- _Ausgangstext_:

<<<<

Die SNB hat ihre geldpolitische Unabhängigkeit erneut bewiesen, indem sie an der geldpolitischen Lagebeurteilung vom 21. März 2024 den Leitzins um 25 Bps auf 1.50% gesenkt hat – ein klarer Abgrenzungsschritt von den Politiken der Fed und der EZB. Während viele Beobachter eine Zinssenkung im März als verfrüht betrachteten, kam diese Entscheidung für uns nicht überraschend. Die Zinsmärkte reagierten auf diese Entscheidung jedoch mit überraschender Zurückhaltung.

Die Dynamik der Inflation in der Schweiz lässt schneller nach als zunächst angenommen. Seit der Dezembersitzung hat sich eine Reihe ausserordentlich positiver Inflationsdaten angesammelt, welche die SNB in ihrer Märzsitzung dazu veranlasste, ihre Prognosen anzupassen. Trotz der Senkung des Leitzinses auf nunmehr 1.50% geht die SNB von einer geringeren Inflation aus als ursprünglich erwartet. Diese Entwicklung bestätigt die Gewährleistung der Preisstabilität und ermöglicht eine entsprechende Lockerung der Geldpolitik.

Die in anderen Ländern beobachtete Befürchtung, dass steigende Reallöhne zu einem erneuten Inflationsschub führen könnten, findet in der Schweiz keinen Anhaltspunkt. Die hierzulande erwarteten moderaten Steigerungen der Reallöhne werden voraussichtlich lediglich ausreichen, um die Kaufkraftverluste der letzten drei Jahre zu kompensieren, ohne dabei neue Inflationsrisiken zu schaffen. Die Ergebnisse der Lohnverhandlungen für das Jahr 2024 untermauern diese Einschätzung und wurden auch in den Entscheidungsprozess der SNB miteinbezogen.

Ohne die bewusste Stärkung des Schweizer Frankens hätte sich die Inflationsdynamik wesentlich aggressiver entwickelt und wäre einem ähnlichen Muster wie im Ausland gefolgt, was eine Zinssenkung zu diesem Zeitpunkt tatsächlich verfrüht erscheinen lassen hätte. Aktuell befindet sich der reale Wechselkurs des Schweizer Frankens auf einem Niveau, das dem nach der Aufhebung des Mindestkurses entspricht – eine Situation, die Anlass zur Sorge gibt. Dies könnte für die SNB in naher Zukunft zu einer Herausforderung werden, insbesondere weil sie in der Vergangen- heit in einem Umfeld aus starkem Franken und Deflation zum Mittel der Negativzinsen greifen musste.

>>>>

- _Was zu tun ist_:
**a)** Auf welchen Wert hat die SNB den Leitzins am 21. März 2024 laut dem Text zur SNB-Zinssenkung gesenkt?
**b)** Schreibe aus dem Text zur SNB-Zinssenkung den Abschnitt ab, der bei den Worten „Die Dynamik der“ beginnt und nach den Worten „Lockerung der Geldpolitik.“ endet.
**c)** Führe den Text zur SNB-Zinssenkung nach seinem letzten Satz weiter.

Einträge im Datensatz
<<<<

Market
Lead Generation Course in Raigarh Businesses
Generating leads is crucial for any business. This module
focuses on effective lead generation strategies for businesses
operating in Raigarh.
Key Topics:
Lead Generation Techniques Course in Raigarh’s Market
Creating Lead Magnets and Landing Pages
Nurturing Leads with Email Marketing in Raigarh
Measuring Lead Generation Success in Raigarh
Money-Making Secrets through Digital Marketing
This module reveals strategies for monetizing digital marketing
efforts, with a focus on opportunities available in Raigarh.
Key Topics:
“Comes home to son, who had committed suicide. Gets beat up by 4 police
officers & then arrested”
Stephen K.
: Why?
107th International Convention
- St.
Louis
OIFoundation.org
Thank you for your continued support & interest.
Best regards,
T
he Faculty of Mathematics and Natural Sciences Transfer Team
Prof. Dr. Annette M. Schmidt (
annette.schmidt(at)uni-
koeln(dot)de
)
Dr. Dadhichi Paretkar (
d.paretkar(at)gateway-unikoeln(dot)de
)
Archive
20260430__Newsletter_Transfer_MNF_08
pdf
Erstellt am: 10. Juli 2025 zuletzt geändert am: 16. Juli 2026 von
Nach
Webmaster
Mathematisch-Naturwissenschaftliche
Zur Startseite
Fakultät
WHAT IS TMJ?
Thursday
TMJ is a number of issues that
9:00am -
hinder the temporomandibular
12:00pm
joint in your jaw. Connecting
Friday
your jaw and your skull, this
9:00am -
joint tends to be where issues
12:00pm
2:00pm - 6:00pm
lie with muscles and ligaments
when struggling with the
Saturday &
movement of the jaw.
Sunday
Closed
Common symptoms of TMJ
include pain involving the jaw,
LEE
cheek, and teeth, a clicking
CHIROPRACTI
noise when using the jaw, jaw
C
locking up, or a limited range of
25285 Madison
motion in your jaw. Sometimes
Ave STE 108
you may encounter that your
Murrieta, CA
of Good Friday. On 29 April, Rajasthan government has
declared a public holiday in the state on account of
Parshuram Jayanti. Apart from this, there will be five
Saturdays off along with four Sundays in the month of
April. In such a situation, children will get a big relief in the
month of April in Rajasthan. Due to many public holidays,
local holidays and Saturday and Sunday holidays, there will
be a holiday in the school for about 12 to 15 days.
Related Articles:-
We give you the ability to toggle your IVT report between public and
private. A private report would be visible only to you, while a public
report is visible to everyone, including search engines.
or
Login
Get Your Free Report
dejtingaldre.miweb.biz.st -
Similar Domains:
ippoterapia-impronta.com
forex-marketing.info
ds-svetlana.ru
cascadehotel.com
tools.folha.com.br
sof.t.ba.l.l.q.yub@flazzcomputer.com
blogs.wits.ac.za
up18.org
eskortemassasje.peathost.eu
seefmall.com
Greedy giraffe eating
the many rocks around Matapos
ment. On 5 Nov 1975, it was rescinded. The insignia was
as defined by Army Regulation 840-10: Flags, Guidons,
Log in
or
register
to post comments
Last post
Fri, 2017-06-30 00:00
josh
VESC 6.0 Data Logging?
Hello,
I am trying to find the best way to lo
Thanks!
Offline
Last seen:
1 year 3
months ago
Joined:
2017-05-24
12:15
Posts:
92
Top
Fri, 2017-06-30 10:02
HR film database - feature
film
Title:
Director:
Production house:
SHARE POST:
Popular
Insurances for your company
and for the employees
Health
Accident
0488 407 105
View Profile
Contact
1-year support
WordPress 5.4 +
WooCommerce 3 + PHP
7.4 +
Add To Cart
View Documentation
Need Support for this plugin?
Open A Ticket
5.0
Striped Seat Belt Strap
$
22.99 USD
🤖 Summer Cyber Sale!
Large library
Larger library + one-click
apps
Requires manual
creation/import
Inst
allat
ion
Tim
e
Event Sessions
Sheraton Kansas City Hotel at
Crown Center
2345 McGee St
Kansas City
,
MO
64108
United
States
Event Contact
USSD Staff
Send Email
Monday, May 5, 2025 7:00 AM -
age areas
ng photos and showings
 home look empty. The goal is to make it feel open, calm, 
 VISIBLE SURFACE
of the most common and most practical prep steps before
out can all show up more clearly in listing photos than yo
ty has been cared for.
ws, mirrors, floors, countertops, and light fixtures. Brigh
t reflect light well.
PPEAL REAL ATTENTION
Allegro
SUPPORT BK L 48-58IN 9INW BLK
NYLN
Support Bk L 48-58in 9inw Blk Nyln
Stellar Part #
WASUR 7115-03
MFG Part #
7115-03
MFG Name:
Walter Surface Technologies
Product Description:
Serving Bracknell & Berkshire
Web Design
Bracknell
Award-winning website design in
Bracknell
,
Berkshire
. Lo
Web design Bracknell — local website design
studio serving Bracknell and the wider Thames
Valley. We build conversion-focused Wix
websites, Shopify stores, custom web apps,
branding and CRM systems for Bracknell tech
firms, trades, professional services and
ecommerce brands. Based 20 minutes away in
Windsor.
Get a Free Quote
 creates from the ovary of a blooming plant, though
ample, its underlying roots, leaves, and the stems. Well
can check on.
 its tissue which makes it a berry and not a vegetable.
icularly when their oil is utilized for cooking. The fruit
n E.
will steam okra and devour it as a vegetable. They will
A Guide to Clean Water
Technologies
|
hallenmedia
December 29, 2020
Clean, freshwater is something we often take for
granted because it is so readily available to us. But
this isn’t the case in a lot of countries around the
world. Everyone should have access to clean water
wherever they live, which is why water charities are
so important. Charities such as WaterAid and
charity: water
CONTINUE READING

>>>>

- _Lösungen_:
**a)** Auf 1.50%, also um 25 Bps.

**b)**
Die Dynamik der Inflation in der Schweiz lässt schneller nach als zunächst angenommen. Seit der Dezembersitzung hat sich eine Reihe ausserordentlich positiver Inflationsdaten angesammelt, welche die SNB in ihrer Märzsitzung dazu veranlasste, ihre Prognosen anzupassen. Trotz der Senkung des Leitzinses auf nunmehr 1.50% geht die SNB von einer geringeren Inflation aus als ursprünglich erwartet. Diese Entwicklung bestätigt die Gewährleistung der Preisstabilität und ermöglicht eine entsprechende Lockerung der Geldpolitik.

**c)**
In einem Szenario, in dem sich die Inflation sowohl in Europa als auch in den USA über die nächsten Jahre hartnäckig über dem Zielwert von 2.0% hält, während die Inflation in der Schweiz nahe null bleibt, könnte die SNB zunehmend unter Druck geraten. Neben Devisenkäufen könnte es notwendig werden, durch Leitzinssenkungen eine grössere Zinsdifferenz zu anderen Währungen zu etablieren, um einer Aufwertung des Schweizer Frankens entgegenzuwirken. Die Reaktion im mittleren und längeren Segment der Zinskurve blieb grösstenteils unbeeindruckt und verzeichnete lediglich ein geringfügig niedrigeres Niveau als noch vor einer Woche (siehe Abbildung oben). Dies deutet darauf hin, dass in der längerfristigen Perspektive noch immer eine gewisse Unsicherheit und Risikobewertung besteht, die durch die erste Zinssenkung nicht vollständig ausgeräumt wurde.

Unsere Erwartung

Wir erwarten, dass die SNB im Juni den Leitzins erneut um 25 Bps senken wird. Je nach Inflationsentwicklung und der realen Entwicklung des Schweizer Frankens ist eine Senkung um 50 Bps nicht auszuschliessen.